§ Instructions to follow: Please copy each line in the records below that contains the string "都の義仲".

§ Data under study:
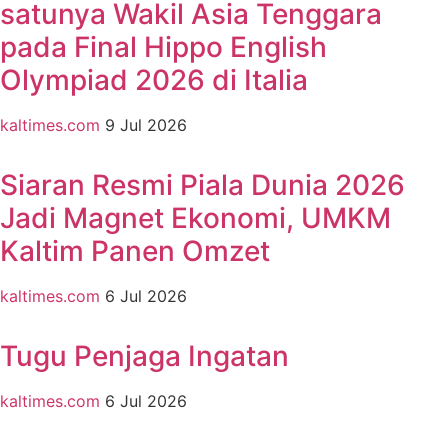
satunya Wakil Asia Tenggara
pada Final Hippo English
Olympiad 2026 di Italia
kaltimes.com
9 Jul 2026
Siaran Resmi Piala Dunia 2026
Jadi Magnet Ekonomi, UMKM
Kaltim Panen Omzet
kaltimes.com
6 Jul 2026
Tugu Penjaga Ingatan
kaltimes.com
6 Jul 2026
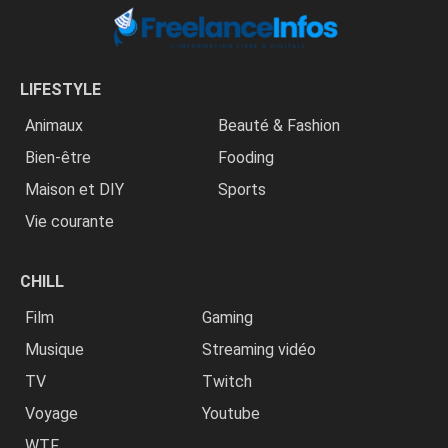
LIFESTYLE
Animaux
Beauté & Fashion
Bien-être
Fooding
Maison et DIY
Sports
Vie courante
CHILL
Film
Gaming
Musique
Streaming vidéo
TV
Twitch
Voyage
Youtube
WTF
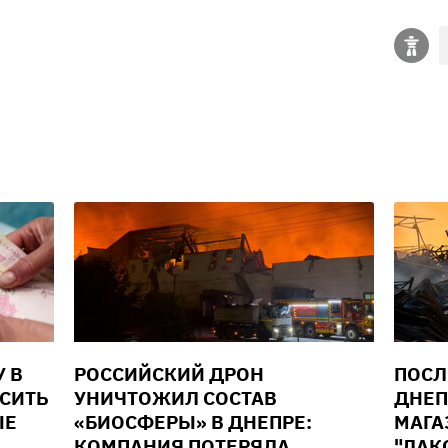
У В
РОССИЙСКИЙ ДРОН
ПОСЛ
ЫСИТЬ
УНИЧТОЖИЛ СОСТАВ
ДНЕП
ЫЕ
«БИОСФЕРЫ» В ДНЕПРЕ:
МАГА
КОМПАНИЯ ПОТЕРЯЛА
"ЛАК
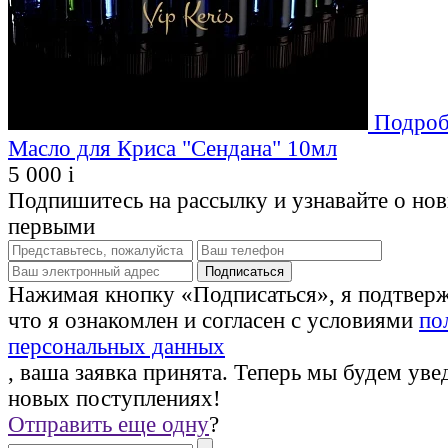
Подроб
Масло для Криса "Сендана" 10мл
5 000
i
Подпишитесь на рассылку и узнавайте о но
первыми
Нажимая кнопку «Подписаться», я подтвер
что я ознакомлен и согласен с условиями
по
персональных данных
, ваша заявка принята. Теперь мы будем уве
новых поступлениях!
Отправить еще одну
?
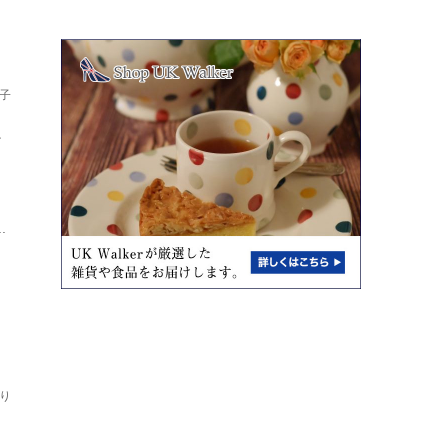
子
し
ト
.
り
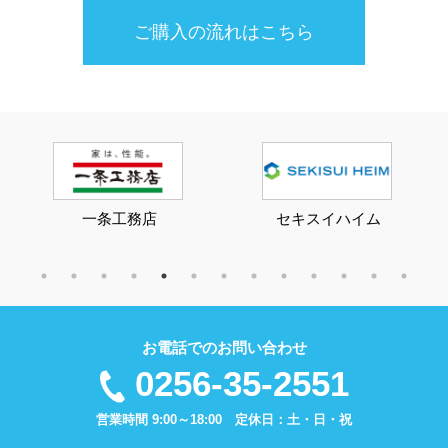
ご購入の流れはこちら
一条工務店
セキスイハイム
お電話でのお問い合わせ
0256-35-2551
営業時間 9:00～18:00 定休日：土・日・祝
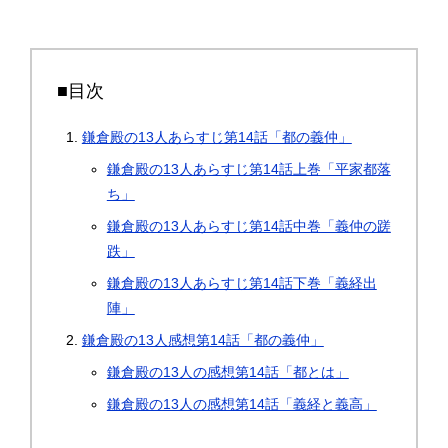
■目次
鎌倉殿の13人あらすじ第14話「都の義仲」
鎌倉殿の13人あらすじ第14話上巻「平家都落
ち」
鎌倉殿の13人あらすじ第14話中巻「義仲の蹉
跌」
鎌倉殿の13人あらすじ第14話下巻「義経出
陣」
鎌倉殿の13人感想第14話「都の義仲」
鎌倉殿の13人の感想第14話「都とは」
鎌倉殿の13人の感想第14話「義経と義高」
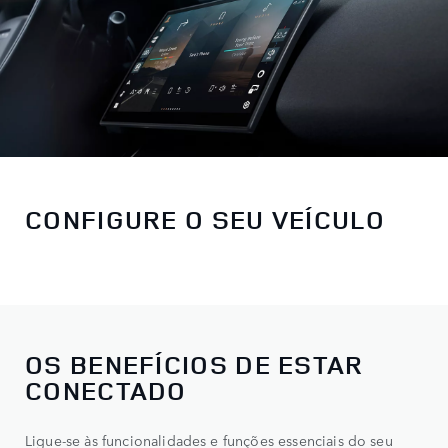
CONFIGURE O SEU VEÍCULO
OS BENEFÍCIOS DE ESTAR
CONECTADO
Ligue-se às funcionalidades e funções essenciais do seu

§ Result for this exercise:
鎌倉殿の13人あらすじ第14話「都の義仲」
鎌倉殿の13人感想第14話「都の義仲」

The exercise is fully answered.